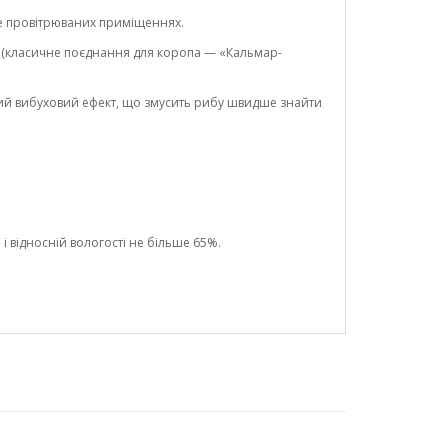
е провітрюваних приміщеннях.
и (класичне поєднання для коропа — «Кальмар-
ий вибуховий ефект, що змусить рибу швидше знайти
і відносній вологості не більше 65%.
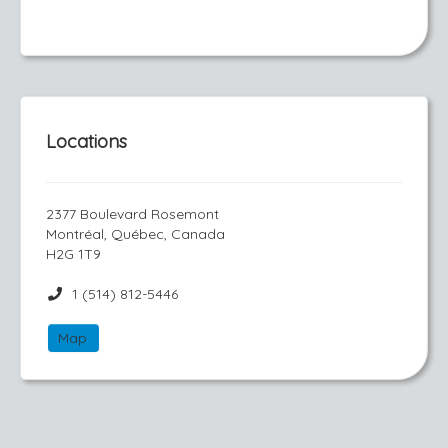
Locations
2377 Boulevard Rosemont
Montréal, Québec, Canada
H2G 1T9
1 (514) 812-5446
Map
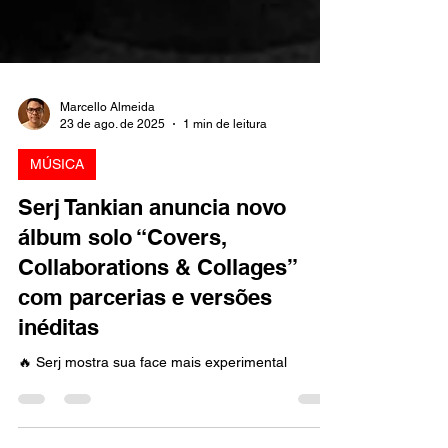
Marcello Almeida
23 de ago. de 2025
1 min de leitura
MÚSICA
Serj Tankian anuncia novo
álbum solo “Covers,
Collaborations & Collages”
com parcerias e versões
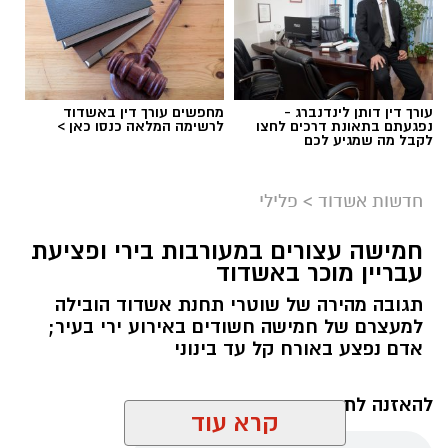
עורך דין דותן לינדנברג -
מחפשים עורך דין באשדוד
רוצה לעקוב אחרי הערוץ של הקבוצה "אשדוד נט"
נפגעתם בתאונת דרכים לחצו
לרשימה המלאה כנסו כאן >
לקבל מה שמגיע לכם
ב-WhatsApp לחצו כאן
חדשות אשדוד
>
פלילי
להורדת אפליקציה של אשדוד נט לחצו כאן
חמישה עצורים במעורבות בירי ופציעת
עבריין מוכר באשדוד
עקבו בפייסבוק
תגובה מהירה של שוטרי תחנת אשדוד הובילה
אילוסטרציה גניבת רכב
עקבו באינסטגרם
למעצרם של חמישה חשודים באירוע ירי בעיר;
אדם נפצע באורח קל עד בינוני
תושב קלקיליה בן 23, השוהה בישראל ללא היתר
כדין, נעצר בחשד למעורבות בגניבת רכב באשדוד
להאזנה לתוכן:
ובניסיון גניבה נוסף.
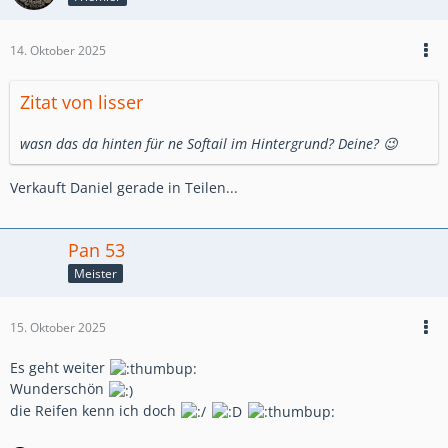
14. Oktober 2025
Zitat von lisser
wasn das da hinten für ne Softail im Hintergrund? Deine? 😉
Verkauft Daniel gerade in Teilen...
Pan 53
Meister
15. Oktober 2025
Es geht weiter
Wunderschön
die Reifen kenn ich doch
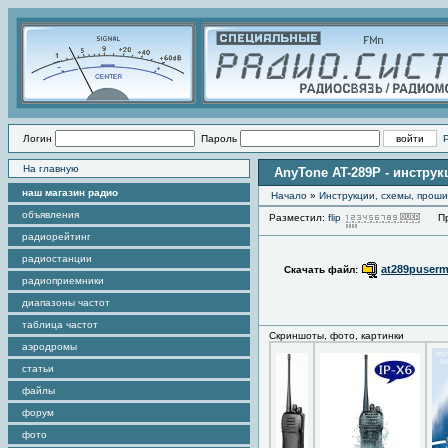
Логин
Пароль
На главную
AnyTone AT-289P - инстру
наш магазин радио
Начало
»
Инструкции, схемы, прош
объявления
Разместил:
flip
Прос
радиорейтинг
радиостанции
at289puserm
Скачать файл:
радиоприемники
диапазоны частот
таблица частот
Скриншоты, фото, картинки
аэродромы
статьи
файлы
форум
фото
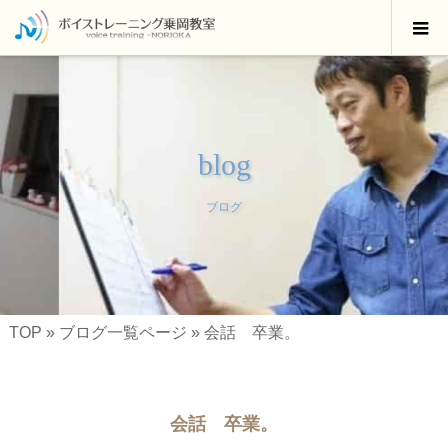
blog
ブログ
TOP
»
ブログ一覧ページ
»
会話 卒業。
会話 卒業。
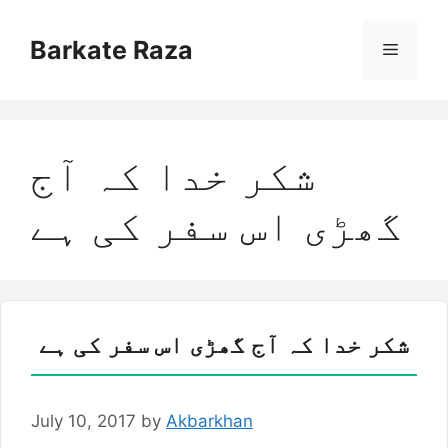
Skip
to
Barkate Raza
Menu
content
شکر خدا کہ آج
گھڑی اس سفر کی ہے
شکر خدا کہ آج گھڑی اس سفر کی ہے
July 10, 2017
by
Akbarkhan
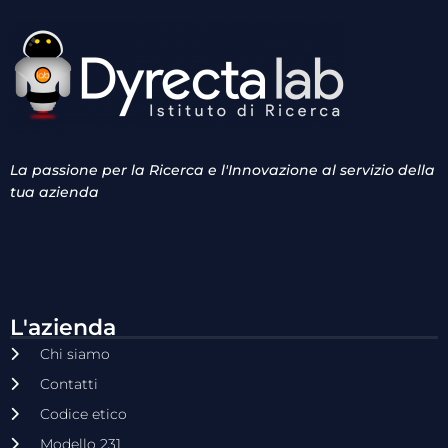
La passione per la Ricerca e l'Innovazione al servizio della
tua azienda
L'azienda
Chi siamo
Contatti
Codice etico
Modello 231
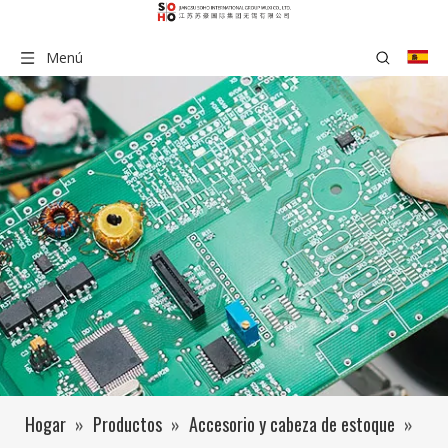
Menú
Hogar
»
Productos
»
Accesorio y cabeza de estoque
»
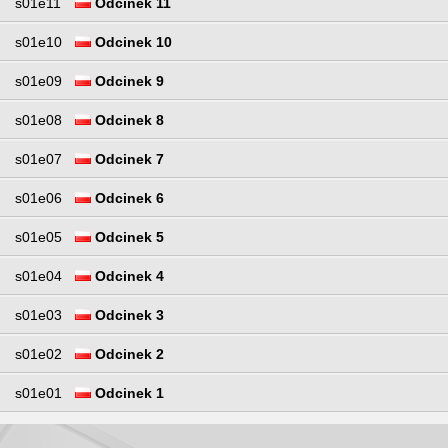
s01e11
Odcinek 11
s01e10
Odcinek 10
s01e09
Odcinek 9
s01e08
Odcinek 8
s01e07
Odcinek 7
s01e06
Odcinek 6
s01e05
Odcinek 5
s01e04
Odcinek 4
s01e03
Odcinek 3
s01e02
Odcinek 2
s01e01
Odcinek 1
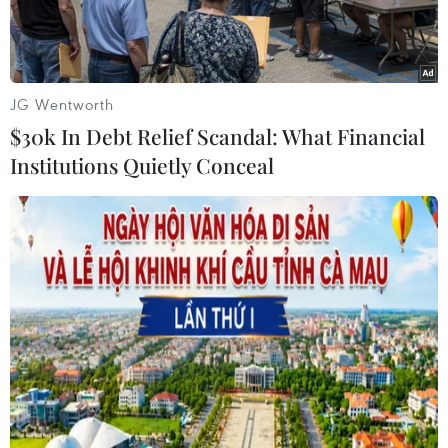
bắn.
JG Wentworth
$30k In Debt Relief Scandal: What Financial
Institutions Quietly Conceal
Xe tăng quân đội Ukraine tại thị trấn Debaltseve, khu vực
Donetsk ngày 13/2. (Nguồn: AFP/TTXVN)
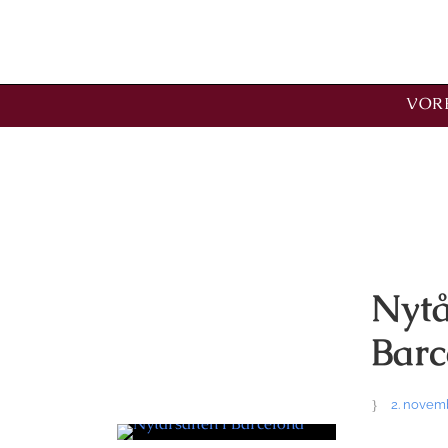
VORE
Kategori
december
Nytå
Barc
2. novem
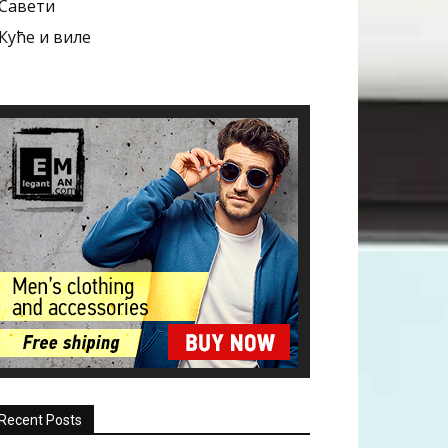
Савети
Куће и виле
Recent Posts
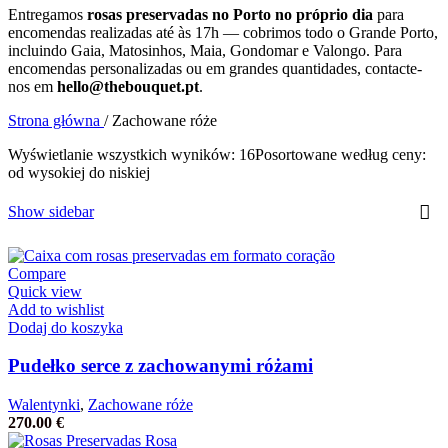
Entregamos
rosas preservadas no Porto no próprio dia
para
encomendas realizadas até às 17h — cobrimos todo o Grande Porto,
incluindo Gaia, Matosinhos, Maia, Gondomar e Valongo. Para
encomendas personalizadas ou em grandes quantidades, contacte-
nos em
hello@thebouquet.pt
.
Strona główna
/
Zachowane róże
Wyświetlanie wszystkich wyników: 16
Posortowane według ceny:
od wysokiej do niskiej
Show sidebar
Compare
Quick view
Add to wishlist
Dodaj do koszyka
Pudełko serce z zachowanymi różami
Walentynki
,
Zachowane róże
270.00
€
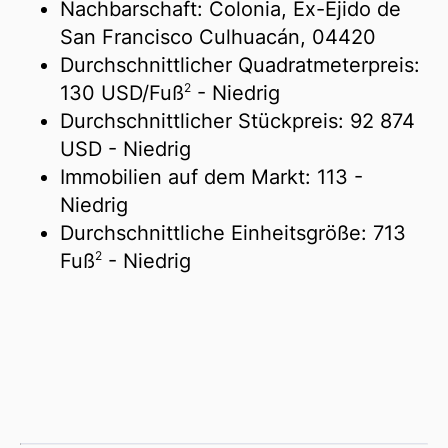
Nachbarschaft: Colonia, Ex-Ejido de
San Francisco Culhuacán, 04420
Durchschnittlicher Quadratmeterpreis:
2
130 USD/
Fuß
- Niedrig
Durchschnittlicher Stückpreis:
92 874
USD
- Niedrig
Immobilien auf dem Markt:
113
-
Niedrig
Durchschnittliche Einheitsgröße:
713
2
Fuß
- Niedrig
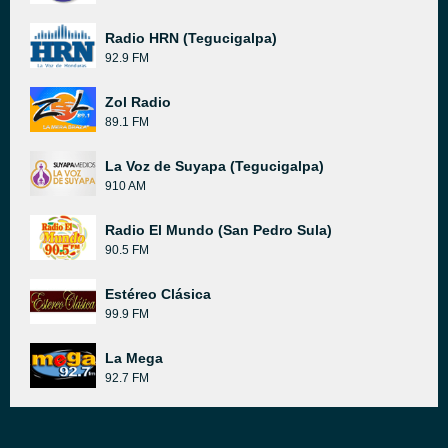
Radio HRN (Tegucigalpa)
92.9 FM
Zol Radio
89.1 FM
La Voz de Suyapa (Tegucigalpa)
910 AM
Radio El Mundo (San Pedro Sula)
90.5 FM
Estéreo Clásica
99.9 FM
La Mega
92.7 FM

- - - - - - -

• **Activity**
Go through the records above and copy every line with the word "encomendas".

• **Answer to the exercise**
encomendas realizadas até às 17h — cobrimos todo o Grande Porto,
encomendas personalizadas ou em grandes quantidades, contacte-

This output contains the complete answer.